Available at: https://digitalcommons.calpoly.edu/theses/3306
Date of Award
5-2026
Degree Name
MS in Computer Science
Department/Program
Computer Science
College
College of Engineering
Advisor
Foaad Khosmood
Advisor Department
Computer Science
Advisor College
College of Engineering
Abstract
This thesis explores methods to extract structured data from historical documents, making them more accessible for analysis and visualization. The goal is to provide historians and Digital Humanities scholars with tools that save time and reduce the manual effort required for this kind of research. We work with census records and historical texts from the Early California Population Project and Spanish Colonial census, covering California's 18th-19th century transition from Spanish and Mexican control to U.S. statehood. The system has three components: person matching across records, family tree generation, and land grant extraction. For person matching, we use a modified Levenshtein distance algorithm to link individuals across census and mission records, accounting for Spanish colonial name variations.
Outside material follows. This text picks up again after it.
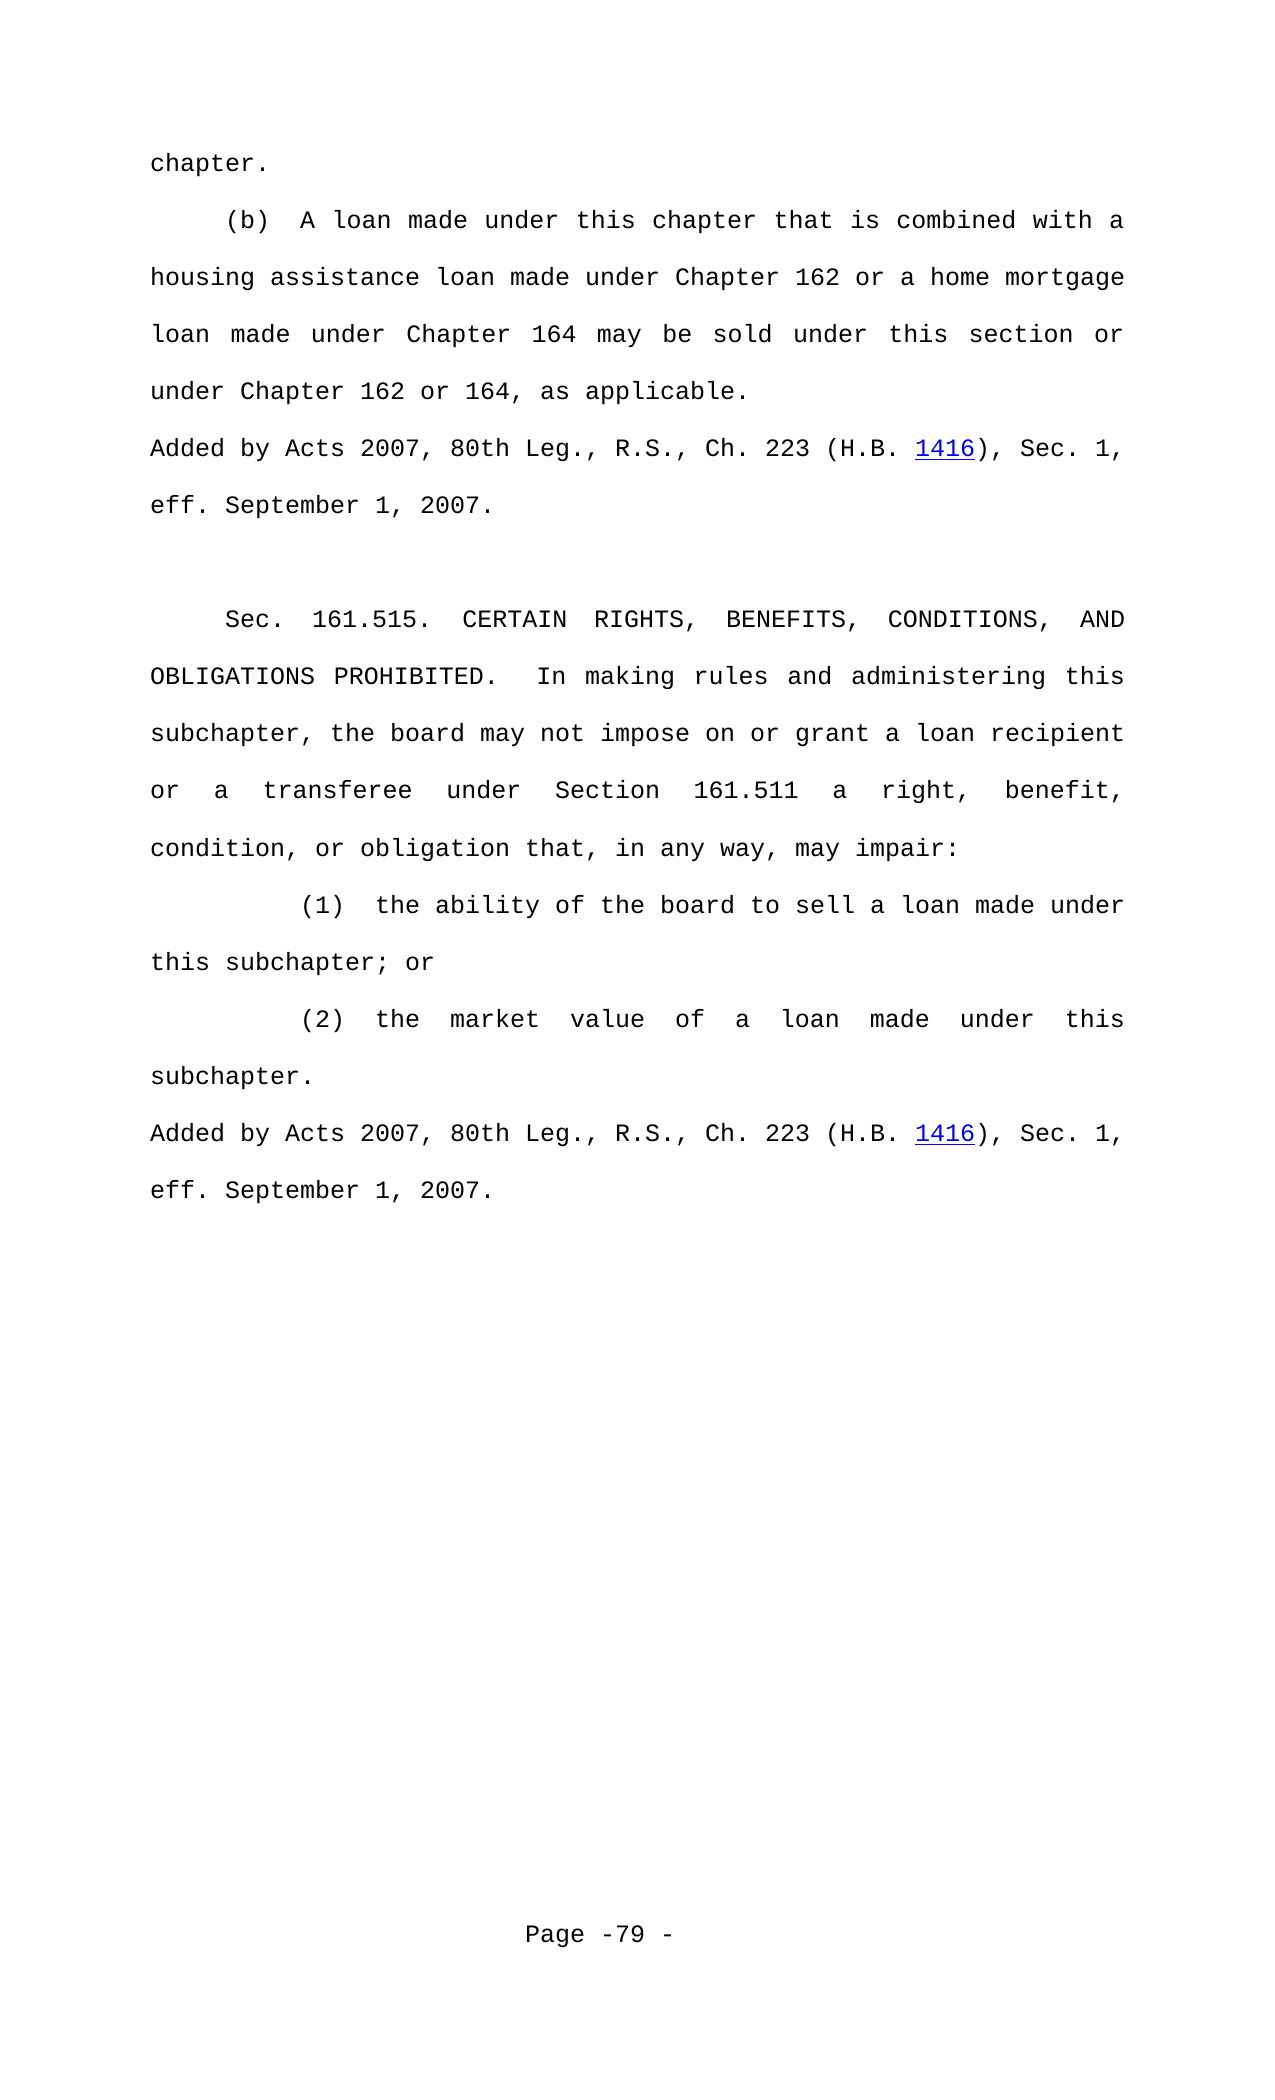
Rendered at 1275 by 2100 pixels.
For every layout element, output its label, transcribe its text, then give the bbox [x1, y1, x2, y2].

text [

Matched records feed into family tree generation, connecting ancestors to descendants across generations. The main focus of this thesis is land grant extraction from California Ranchos, a book documenting private land grants across California counties. We develop a rule-based NLP pipeline using spaCy to extract grant names, transaction histories, and geographic coordinates from semi-structured historical text. We then compare this approach against Large Language Models (GPT-4o and Grok-3) to evaluate whether modern LLMs can outperform traditional NLP methods on domain-specific historical documents. To ensure fair comparison, we built a human-annotated golden set of 100 land grants and developed a unified scoring algorithm that weights fields by importance: identification fields (3 points), transaction details (2 points), and supplementary information (1 point). To evaluate statistical significance, we ran each LLM seven times and applied bootstrap resampling (n=100) to the deterministic rule-based methods. Results show that LLM extraction (Grok-3: 84.7\%, GPT-4o: 83.7\%) outperforms baseline rule-based extraction (80.3\%) by 3-4 percentage points. However, targeted post-processing enhancements addressing OCR artifacts, coordinate formatting, and name normalization improved the rule-based approach to 83.0, narrowing the gap to just 1.7 percentage points. The largest remaining differences appear in supplementary fields requiring contextual interpretation. Our hope is that this work demonstrates the viability of automated extraction for historical records and provides useful methodology for the Digital Humanities community.